It’s unfortunate, really difficult decision, obviously, but I think it was appropriate and the right thing for us to do to set up the long-term of the company. Going forward, I wouldn’t take anything off the table ever, obviously, but we feel pretty good about the setup right now. And I don’t see us having to do anything further currently.
RACHELLE AKUFFO: And some of the key partners of Twilio, that Bank of America survey talked about the competitive pricing pressure that might intensify because Twilio does have a premium pricing on it. Are there any plans to perhaps adjust pricing, given what the competition is doing and given the macroeconomic background?

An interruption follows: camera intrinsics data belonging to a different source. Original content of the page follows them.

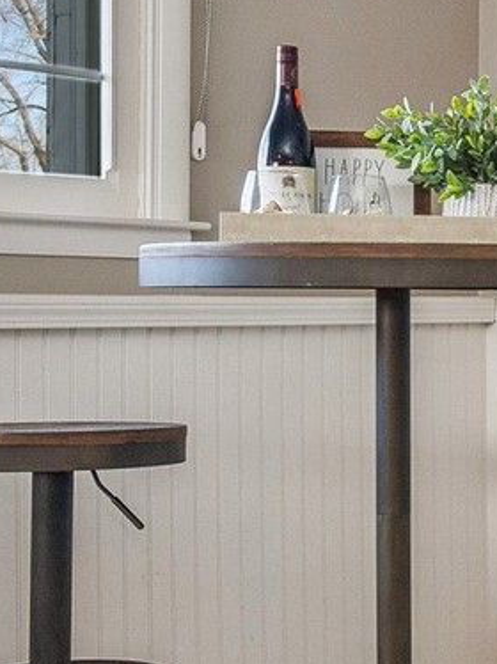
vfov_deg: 26.0
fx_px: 1437
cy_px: 366
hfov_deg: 16.8
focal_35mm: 75
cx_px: 852
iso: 250
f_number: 8
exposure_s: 1/10
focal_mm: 12
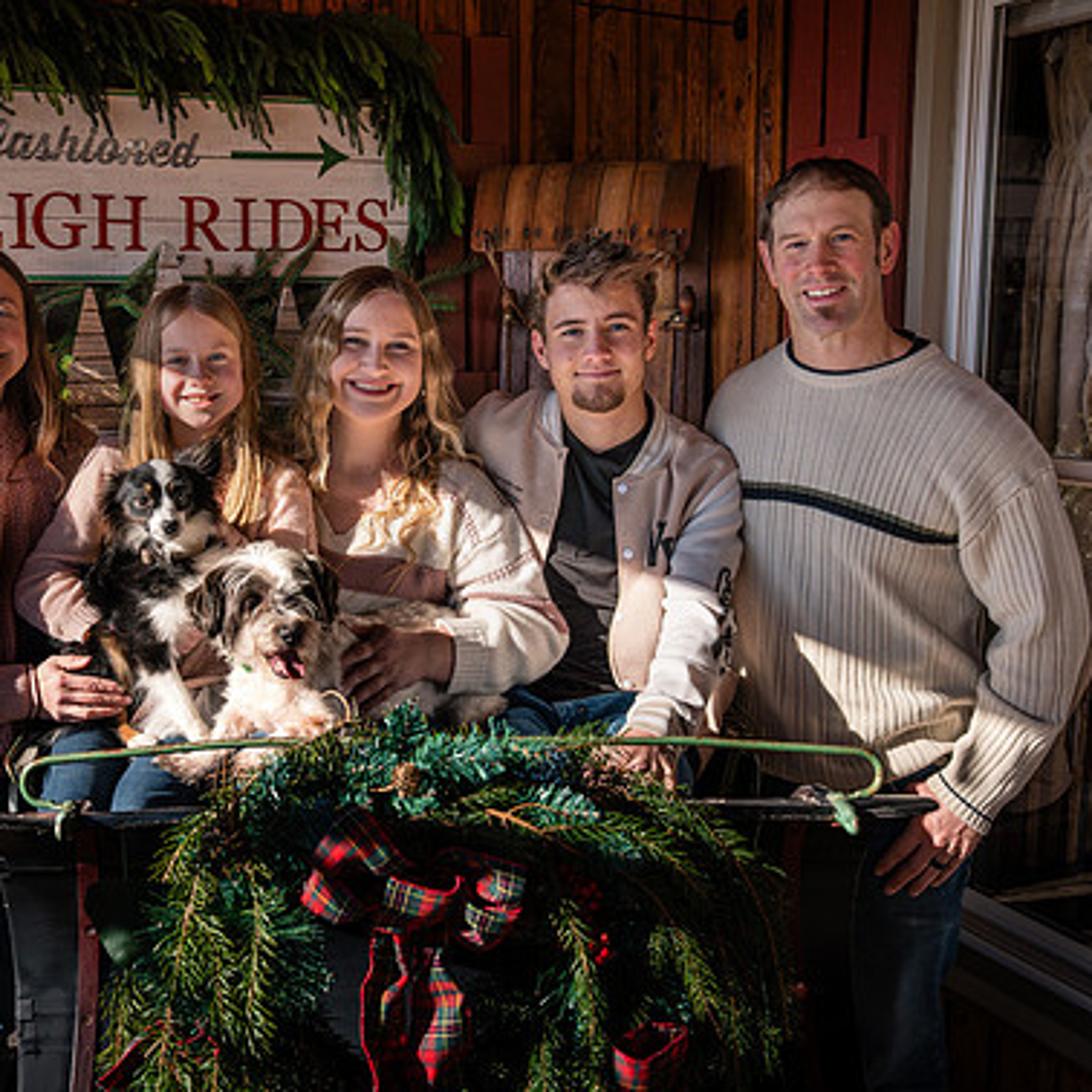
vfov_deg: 39.2
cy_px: 556
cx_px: 413
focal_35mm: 43
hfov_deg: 38.9
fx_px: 1535
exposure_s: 1/640
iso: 200
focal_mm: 33
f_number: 7.1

KHOZEMA SHIPCHANDLER: No, not right now. I mean, honestly, we feel pretty good about the competitive dynamic. We feel pretty good about the way that we’re priced. We do feel like we offer a premium technology offering. And yeah, there’s a higher price that goes with that, but I think it’s also a better product.
And we have different products and different competitive sets based on the way that those things shake out. You know, so we’re different in data. We’re different in marketing. We’re different in contact center. And then, again, a little bit different competitive set in communications, but in each of those, we command a price premium. We feel like we deserve that, and we feel like the technology is superior to the competitors.
SEANA SMITH: Khozema, we really appreciate you coming on today, especially given that such a tough day when you take a look at the stock price, off just around 35%. We hope to have you back, Khozema Shipchandler, Twilio’s COO.
KHOZEMA SHIPCHANDLER: Great. Thanks for having me.